# Task list
**a)** In the spaceport forum thread, why is this one being called the first private spaceport in the world?
**b)** Retype the spaceport forum thread from "i've been thinking" to "it sounds cool.".
**c)** Extend the forum thread about the private spaceport, picking up after its final post.

# Text block
Yep, and SPAmerica wouldn't have been commisioned had it not been for one very English man


----------



## xXFallenXx (Jun 15, 2007)

Newcastle Guy said:


> Yep, and SPAmerica wouldn't have been commisioned had it not been for one very English man


i've been thinking about this.....

I think Richard Branson is to cool to be English so I've come to the conclusion that he is really American and he is just faking the accent because he thinks it sounds cool. 
Prove me wrong...



:lol:


----------



## Newcastle Guy (Jul 8, 2005)

lol!









Well, you never know...


----------



## romanamerican (Apr 28, 2007)

Mr. Met said:


> someone posted earlier on the thread that they are building in Dubai and somewhere else.


They are planning other spaceports, but they are still only on paper, nothing has been built (at least that is what I heard). That is why they are calling this one the first private spaceport in the world.

# Records supplied
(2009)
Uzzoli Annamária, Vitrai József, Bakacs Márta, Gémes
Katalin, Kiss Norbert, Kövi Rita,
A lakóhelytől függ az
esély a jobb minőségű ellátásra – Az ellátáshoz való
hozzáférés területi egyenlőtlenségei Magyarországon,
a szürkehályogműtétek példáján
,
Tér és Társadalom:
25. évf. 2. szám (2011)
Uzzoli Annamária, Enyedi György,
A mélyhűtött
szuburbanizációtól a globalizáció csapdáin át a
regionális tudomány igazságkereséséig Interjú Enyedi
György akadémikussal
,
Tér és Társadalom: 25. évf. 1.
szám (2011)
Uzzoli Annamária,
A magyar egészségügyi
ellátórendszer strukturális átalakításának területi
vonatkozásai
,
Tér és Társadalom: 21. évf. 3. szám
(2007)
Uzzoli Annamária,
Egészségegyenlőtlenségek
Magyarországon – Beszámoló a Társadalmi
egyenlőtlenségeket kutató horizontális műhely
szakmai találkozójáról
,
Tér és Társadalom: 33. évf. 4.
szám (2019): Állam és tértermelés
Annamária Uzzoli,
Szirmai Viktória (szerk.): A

# Responses by item number
**a)** Other spaceports are planned, but they are still only on paper and nothing has been built.

**b)**
i've been thinking about this.....

I think Richard Branson is to cool to be English so I've come to the conclusion that he is really American and he is just faking the accent because he thinks it sounds cool.

**c)**
----------



## Dallasbrink (Nov 2, 2007)

is this really under construction?


----------



## TroyBoy (Jan 25, 2006)

Dallasbrink said:


> is this really under construction?


Its pretty much finished.


----------



## Mr. Met (Jan 9, 2008)

TroyBoy said:


> Its pretty much finished.


any pictures?


----------



## nezzybaby (Jan 14, 2005)

^take a hint mr met, you've asked the same question every single day, there are no pictures. It's not like a new skyscraper where you can send somebody from down the road to take a few snapshots, the spaceport is in the middle of nowhere. There is also very little to see, essentially there will be a runway and a few small buildings, look at a small airport and imagine it to be very much the same. The spaceport is for launching scaled/virgin's Spaceshiptwo, these are launched from a support plane, so there is no major infrastructure required, just a large exclusion zone for safety reasons. 

Scaled had a major setback last year when an explosion at one of their plants caused the death of three of their staff. There has been no news about the spaceshiptwo since. Scaled are also a company that pride themselves on secrecy, and you will probably not here any more about them until the plane is ready to fly. Patience is the key here, stop spamming this thread.


----------



## Dallasbrink (Nov 2, 2007)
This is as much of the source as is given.